Using our 5280 baseline rpm, let's assume that we double our top rpm and top speed. If we only need to do that for 2 miles and it provides a coasting distance of 8 miles at 850 rpm for instance, then assuming an instantaneous peak to our maximum rpm, we have 2 miles x 10560 rpm plus 8 miles x 850 rpm. That works out to 27920 total rotations for the total ten miles travelled, and 2792 rotations per mile, or 1.89 ft/rotation - cutting our parasitic drag from the motor nearly in half.
I neglected to take this to the obvious next step which would be EOC'ing for the 8 miles. This drops rotations per mile down to 2112 or 2.49 ft/rotation - a nearly 150% improvement in efficiency for every revolution the engine actually turns.

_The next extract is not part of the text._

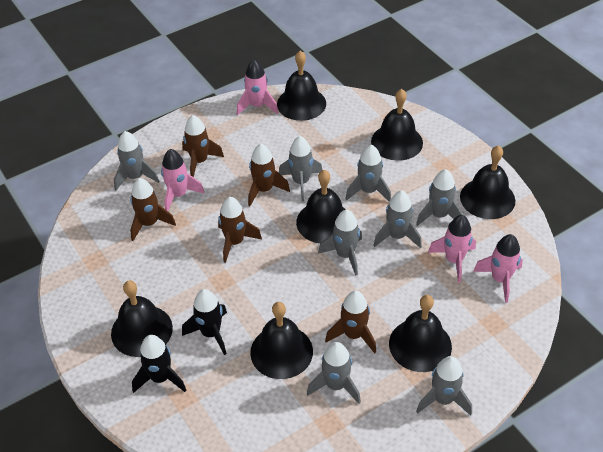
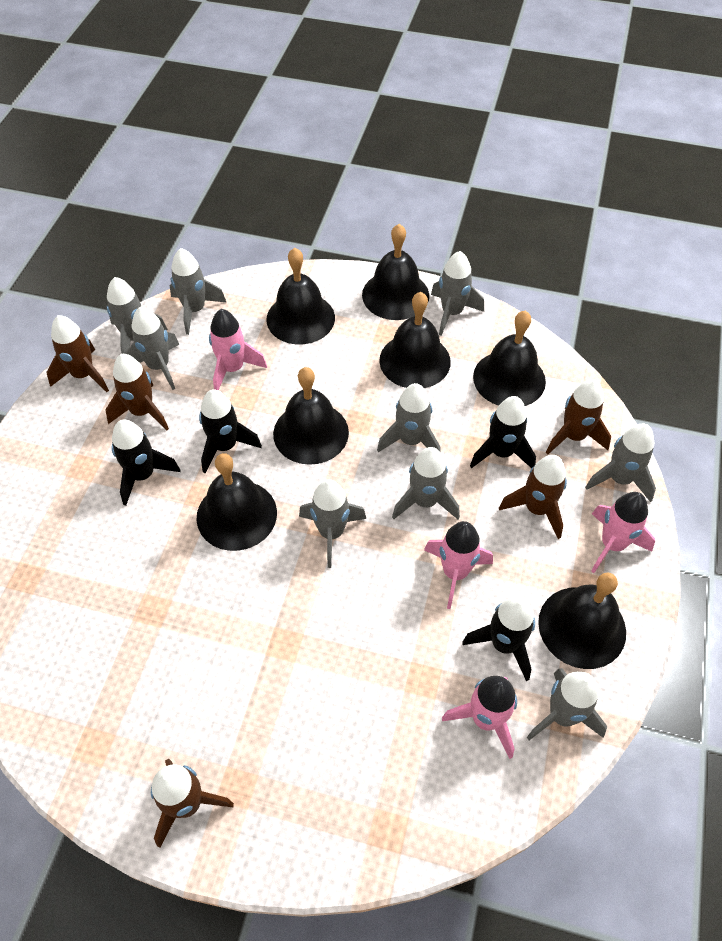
black rocket: 2 -> 4
grey rocket: 8 -> 9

Sorry for skipping through posts.. butI wanted to say that some trains now use a gasoline engine (probably diesel) with an open throttle at the point of most power (15k rpm on some) to charge batteries that actually run the train. This is more efficient than just running at medial rpm constantly.
Hondaaccord98 wrote:" ...and probably hard on the car what with 65 mph reengagements from idle and many into neutral and then to 5th gear shifts as opposed to just keeping it in 5th. If I destroy my transmission I probably lose out expense wise ... gas $ saved is less than $ for a new transmission. "
Those maneuvers are not supposed to be abusive to the tranny. When I shift from neutral to 5th I like to open the throttle slightly to get the revs up a little, then engage the clutch gradually. It only takes a half second to do it this way.
Here's another reason for gentle rev changes. I noticed in my car that if I go from neutral to 5th and dump the clutch so the revs rise quickly, then the O2 sensor readings show a richer A/F ratio for about 1/2 second. If I engage the clutch gradually and bring the revs up carefully, then the O2 sensor stays lean. My theory is that my car has an accelleration enrichment function that applies to rapid rev changes, not just rapid throttle changes like traditional accel enrich. I also found that my car has a decel enrichment as well, so I learned to get off the throttle gradually, too. I have a feeling this isn't unique to my car, other modern fuel injected engines may have a similar strategy to maintain smooth power delivery.
That's an excellent point Dave. It is also one of the reasons most cars these days are being built with electronic throttle control, so that the manufacturers can reduce the impact on emissions through sudden extreme throttle changes. My understanding is that a controlled decel is common to reduce oxides of nitrogen - which suggests to me that it is kept on the slightly rich side during this controlled decel period. If a person were to limit decelleration beyond the point at which the computer kicks in, they can likely decrease fuel consumption slightly. Conversely if one isn't attuned to the dynamics of the computer, they might burn more fuel by controlling the deceleration themself.
I doubt it will make much difference over the course of a full tank, but it's just one more wrench in the box at your disposal.